Pro Tip from Rach: The easiest way to make the Parm cheese curls is to use a vegetable peeler. 

For more statement salads from Rach, check out her Ultimate Chef's Salad and Steak Salad with Blue-Basil Vinaigrette

Ingredients
  • 1 pound meaty bacon
  • 6 cups torn rustic white bread (large bite-sized pieces)
  • 1 warm rotisserie chicken
  • About ¼ cup white balsamic vinegar
  • ½ cup EVOO
  • 1 teaspoon EACH granulated garlic and onion, fennel pollen or ground fennel, dried thyme and dried oregano
  • 2 tablespoons dried parsley
  • 1 tablespoon superfine sugar
  • 2 tablespoons Dijon mustard
  • Salt and pepper
  • 6 vine tomatoes, cut into wedges
  • 4 gem romaine or a large head of romaine, chopped
  • 1 small red onion, thinly sliced
  • A large handful of basil leaves, torn
  • A large handful of flat parsley leaves, coarsely chopped
  • 3 ounces or so (2 cups) curls of Parm cheese (see Tip)
Preparation

Preheat oven to 400°F. 

Bake bacon on slotted pan or wire rack-lined or parchment-lined baking sheet until very crisp. Lower heat to 350°F. Arrange bread on a parchment-lined baking sheet and toast until deep golden. Chop bacon into 1-inch pieces.

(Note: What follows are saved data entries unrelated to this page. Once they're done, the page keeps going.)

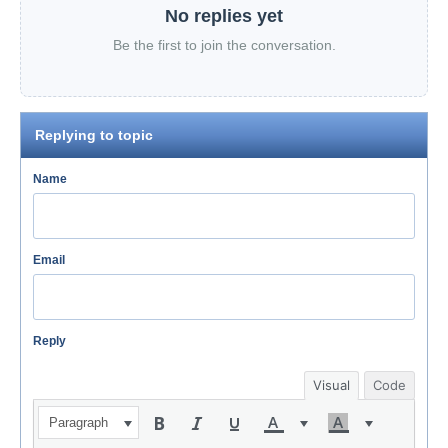
No replies yet
Be the first to join the conversation.
Replying to topic
Name
Email
Reply
Visual
Code
Paragraph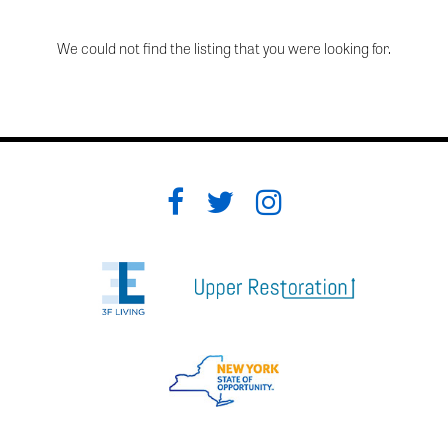
We could not find the listing that you were looking for.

Remove meat from a warm rotisserie chicken and carve or pull into bite-sized pieces.    

Whisk up dressing.

Add tomatoes, bacon, lettuce, onions, bread, herbs and chicken to large salad bowl and top with dressing. Combine, season with salt and pepper and let stand for about 15 minutes to let the tomatoes soften the bread. Top with curls of Parm cheese.